The review sought by the petitioners is not even justified under any of the grounds provided in Section 4, Rule 45 which would allow such review, to wit —

"(a) When the Court of Appeals has decided a question of substance, not theretofore determined by the Supreme Court, or has decided it in a way probably not in accord with law or with the applicable decisions of the Supreme Court:jgc:chanrobles.com.ph

"(b) When the Court of Appeals has so far departed from the accepted and usual course of judicial proceedings, or so far sanctioned such departure by a lower court, as to call for an exercise of the power of supervision.
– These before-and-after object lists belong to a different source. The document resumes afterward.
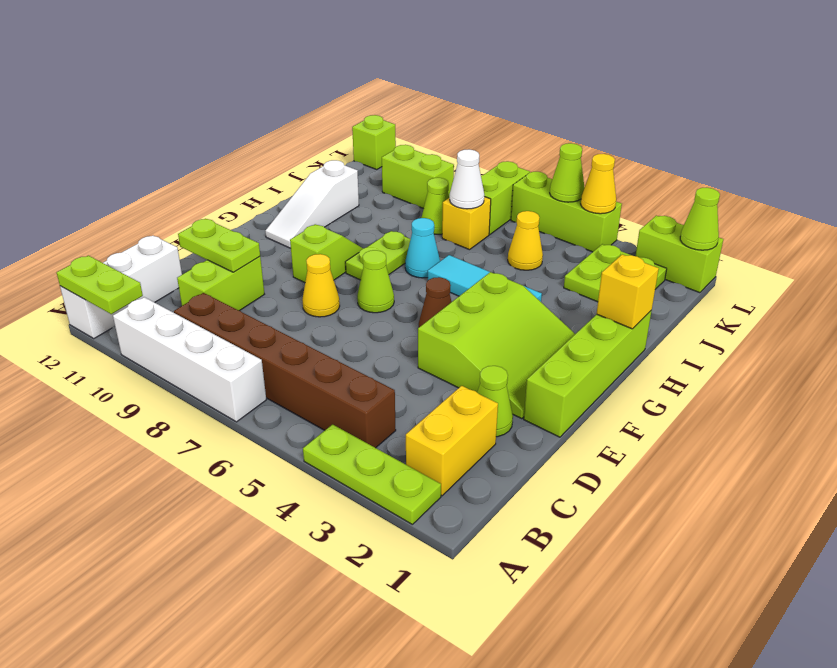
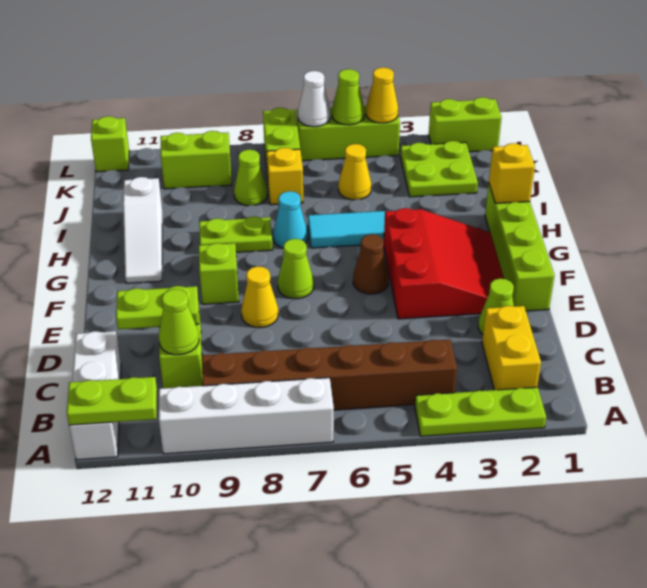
lime 3x3 slope [418,272,575,419] -> red 3x3 slope [384,208,504,319]
lime 1x2 plate [345,231,411,280] -> lime 1x2 plate turned to [199,216,273,252]
white 1x1 cone [449,149,484,209] -> white 1x1 cone moved to [298,71,330,127]
lime 1x1 cone [680,188,720,250] -> lime 1x1 cone moved to [159,289,199,355]

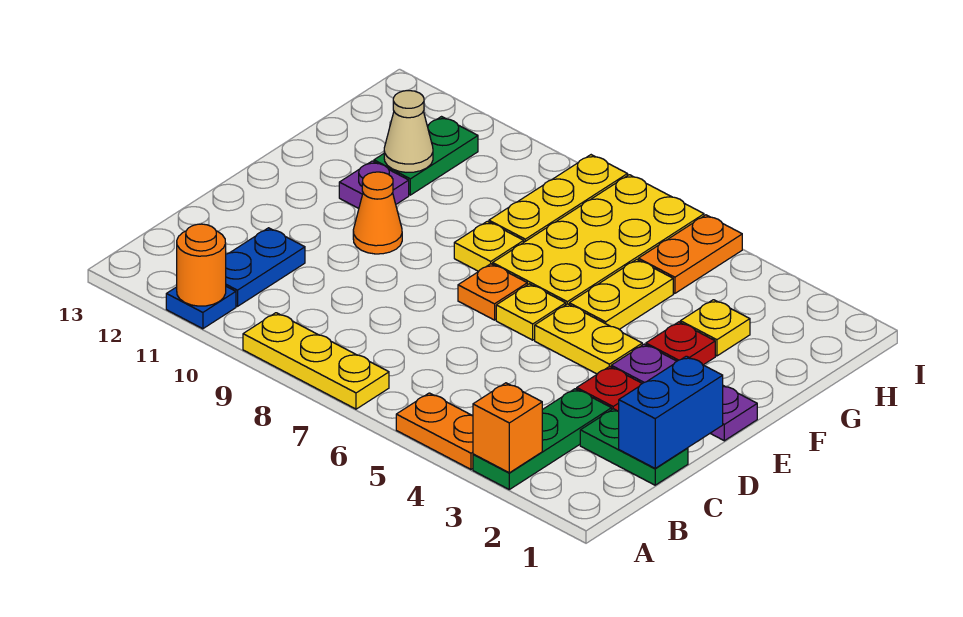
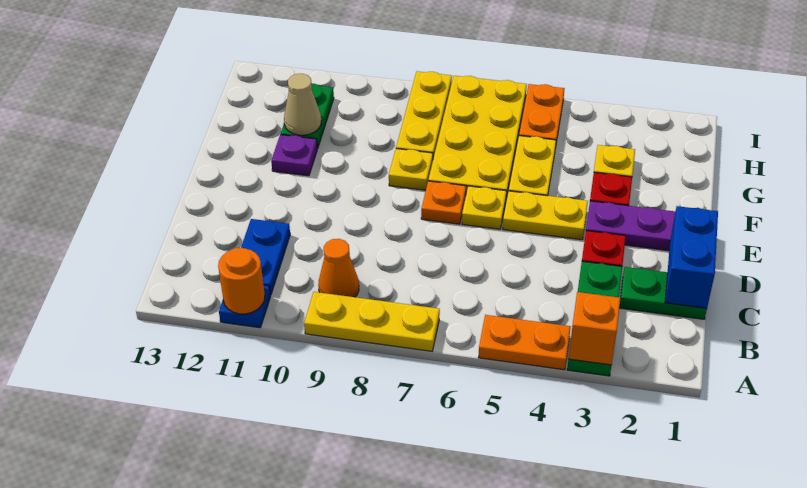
orange 1x1 cone [353,172,402,254] -> orange 1x1 cone moved to [318,239,359,297]

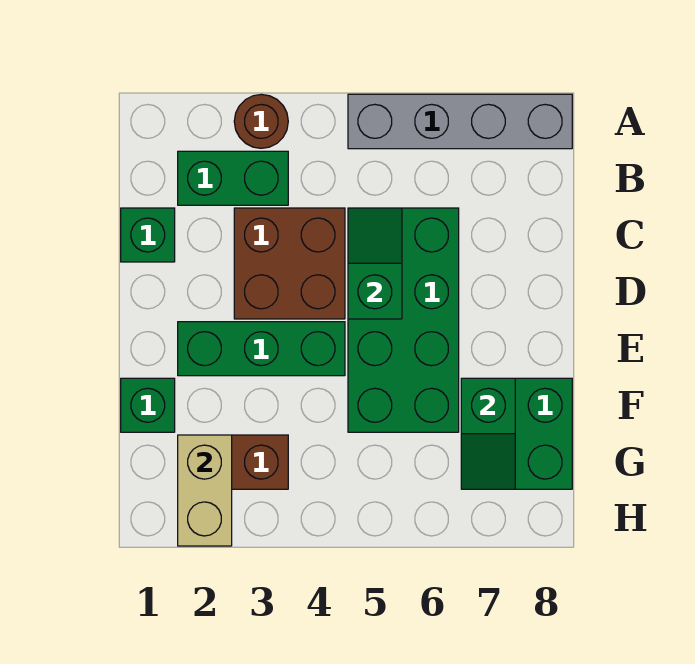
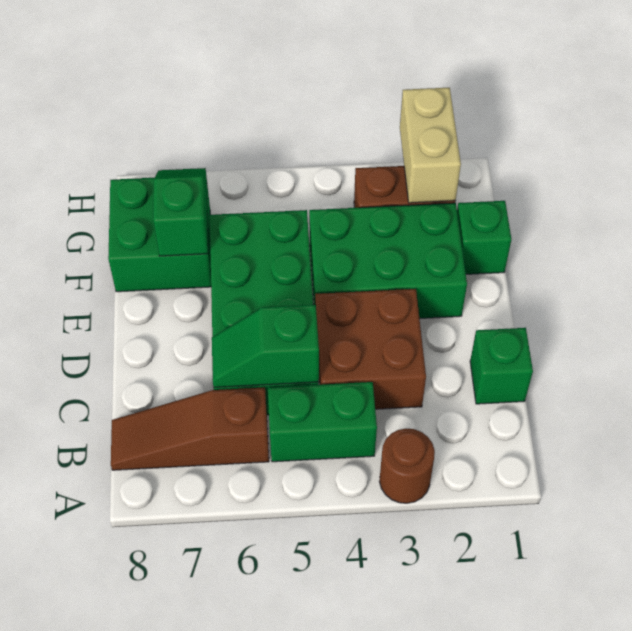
grey 1x4 brick [348,94,572,149] -> none
green 1x2 brick [178,151,288,205] -> green 1x2 brick moved to [268,382,377,462]
none -> brown 1x3 slope [111,387,269,470]
green 1x2 slope [348,208,402,319] -> green 1x2 slope turned to [212,304,319,388]
green 1x3 brick [178,322,345,376] -> green 2x3 brick [309,203,467,319]

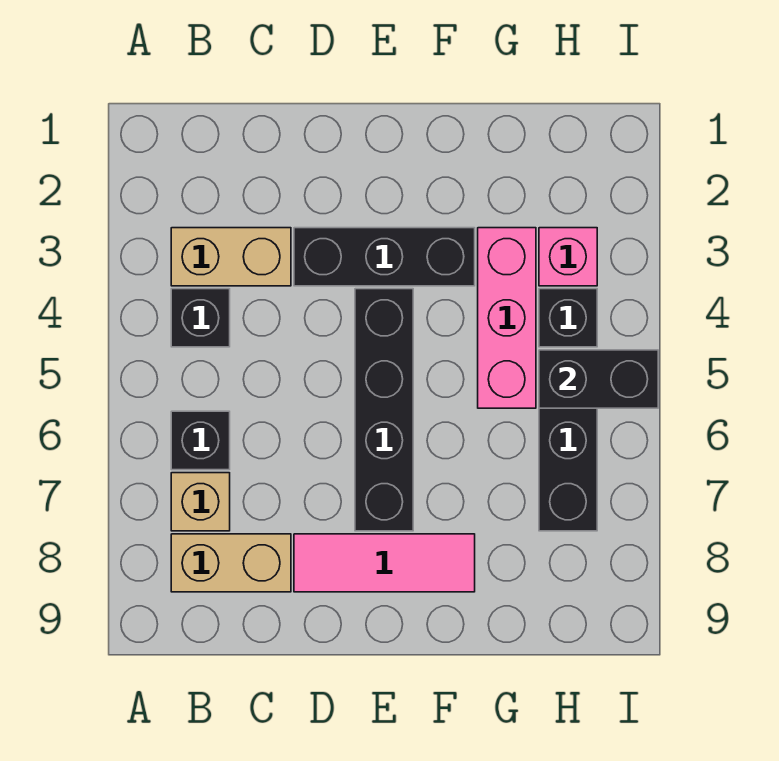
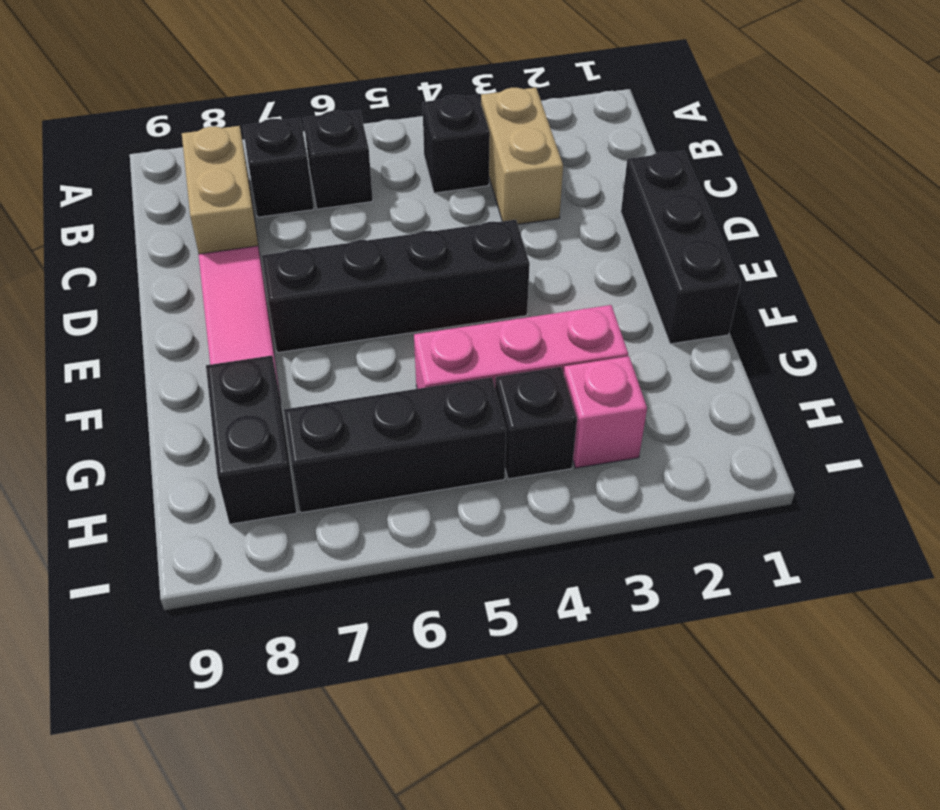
tan 1x1 brick [171,473,230,531] -> black 1x1 brick [243,118,314,217]
black 1x3 brick [294,228,475,286] -> black 1x3 brick moved to [621,151,740,344]
black 1x2 brick [539,350,658,408] -> black 1x2 brick moved to [206,356,297,524]

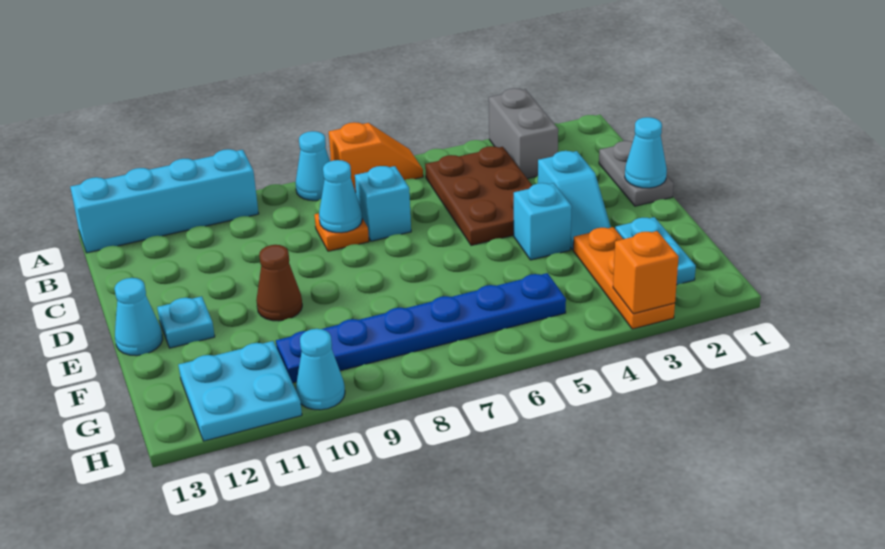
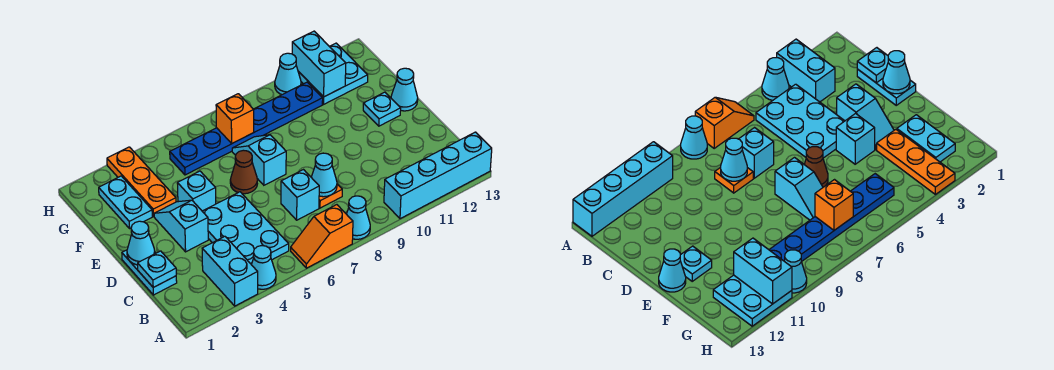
grey 1x2 brick [489,88,558,179] -> cyan 1x2 brick [202,236,258,306]
none -> cyan 1x1 cone [251,246,276,289]
brown 2x3 plate [425,146,532,245] -> cyan 2x3 plate [202,192,289,264]
grey 1x2 plate [599,141,674,206] -> cyan 1x2 plate [122,250,177,295]
none -> cyan 1x1 plate [138,251,176,287]
none -> cyan 1x2 slope [232,135,286,185]
brown 1x1 cone [256,245,302,321] -> brown 1x1 cone moved to [230,150,257,194]
none -> cyan 1x2 brick [292,31,346,97]
orange 1x1 brick [613,231,679,314] -> orange 1x1 brick moved to [216,94,254,143]

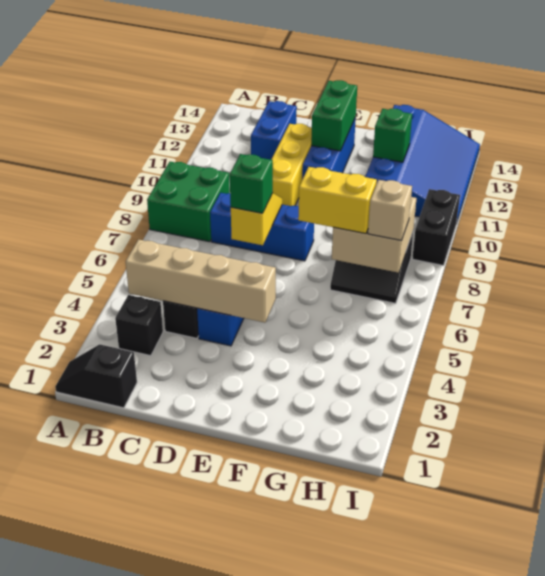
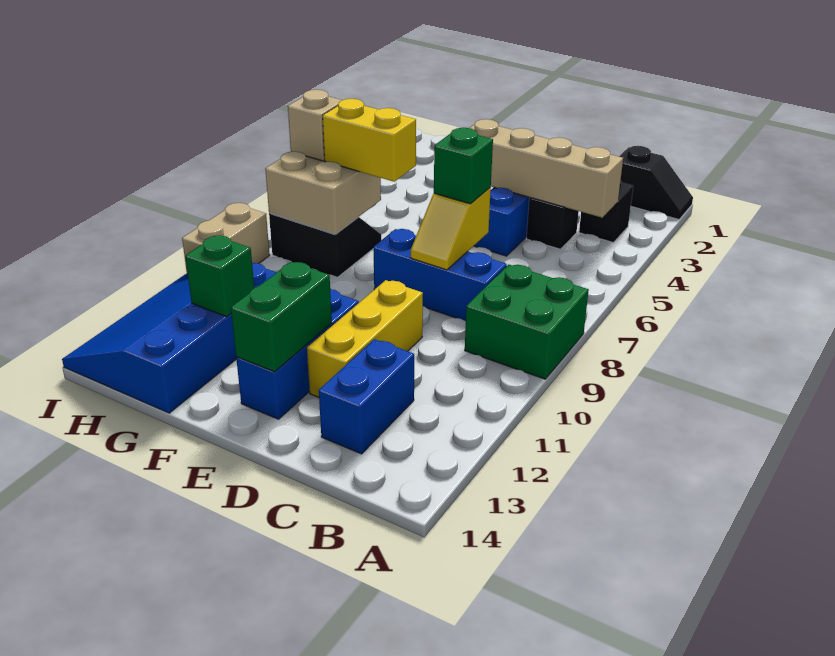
black 1x2 brick [412,189,460,266] -> tan 1x2 brick [182,203,270,274]

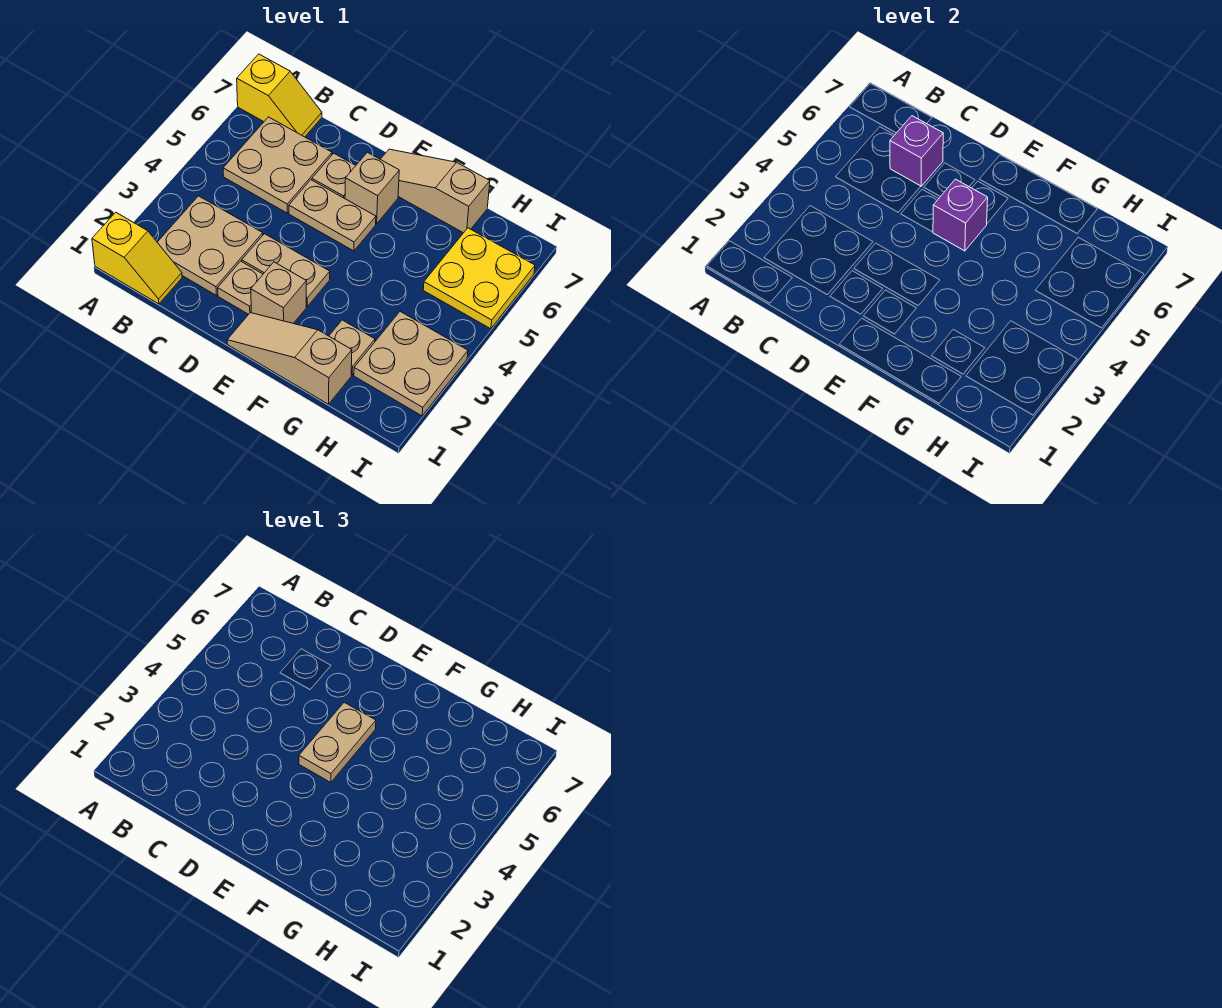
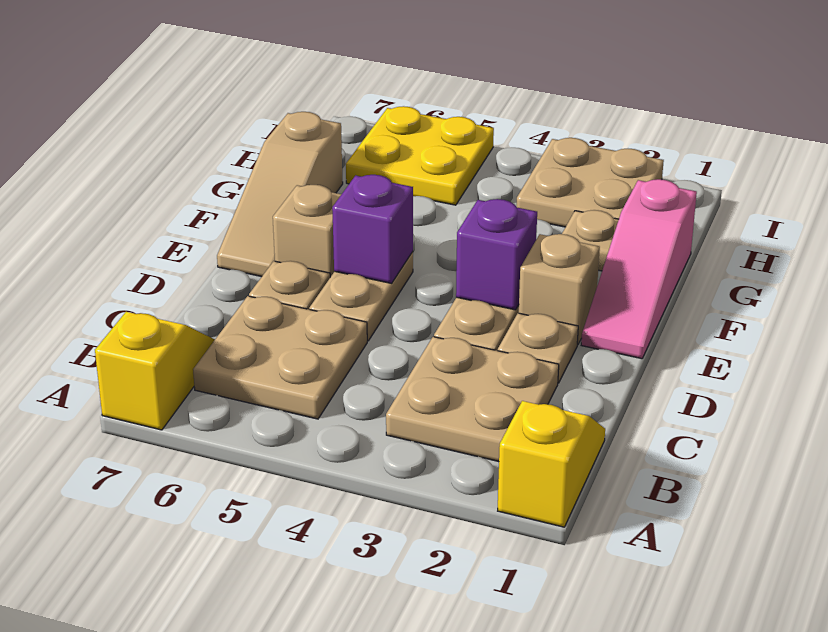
purple 1x1 brick [890,116,943,186] -> purple 1x1 brick moved to [456,199,537,310]
tan 1x3 slope [227,313,352,404] -> pink 1x3 slope [581,179,697,359]
tan 1x2 plate [299,702,376,783] -> none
On the basis of these observations, the inevitable conclusion is that the herein petitioners failed to perfect an Appeal of their case to the Court of Appeals. The perfection of an Appeal or the filing of a Petition for Review within the reglementary period fixed by the Rules is mandatory and jurisdictional and the failure to do so renders the questioned Decision final and executory and it becomes the ministerial duty of the court concerned to order execution of judgment. 12

WHEREFORE, in view of the foregoing, the instant Petition is hereby DENIED for lack of merit. We make no pronouncement as to costs.

SO ORDERED.

Teehankee (C.J.), Narvasa, Cruz and Griño-Aquino, JJ., concur.

Endnotes:



1. At the time of the promulgation of the said Decision, the Special Division of the Court of Appeals was composed of Justices Magno S. Gatmaitan, Edilberto Soriano, Cecilia Muñoz-Palma, Juan O. Reyes and Guillermo S. Santos, Justice Soriano wrote the Decision.

2. Pages 75 to 86, Rollo.

3. Pages 145 to 163, Rollo.

4. Page 6, Petition; page 22, Rollo.

5. In 1972, Section 3, Rule 41 of the Rules of Court provided for a 30-day period within which an Appeal may be taken to the Court of Appeals. Under Section 39 of Batas Pambansa Blg. 129, the reglementary period has been reduced to 15 days, except in habeas corpus cases, special proceedings and in all other cases where multiple appeals are allowed under the Rules of Court.

6. Page 46 to 62, Rollo.

7. Page 178, Rollo.

8. Pages 179 to 196, Rollo. The vote of the court was 3 to 2, with Justices Muñoz-Palma and Reyes dissenting.

9. Hernandez v. Court of Appeals, 149 SCRA 67 (1987).

10. Teruñes v. Intermediate Appellate Court, 134 SCRA 414 (1985).

11. Santa Ana, Jr. v. Hernadez, 18 SCRA 973, 978-979 (1966).

12. Agricultural and Industrial Marketing, Inc. v. Court of Appeals, 118 SCRA 49 (1982).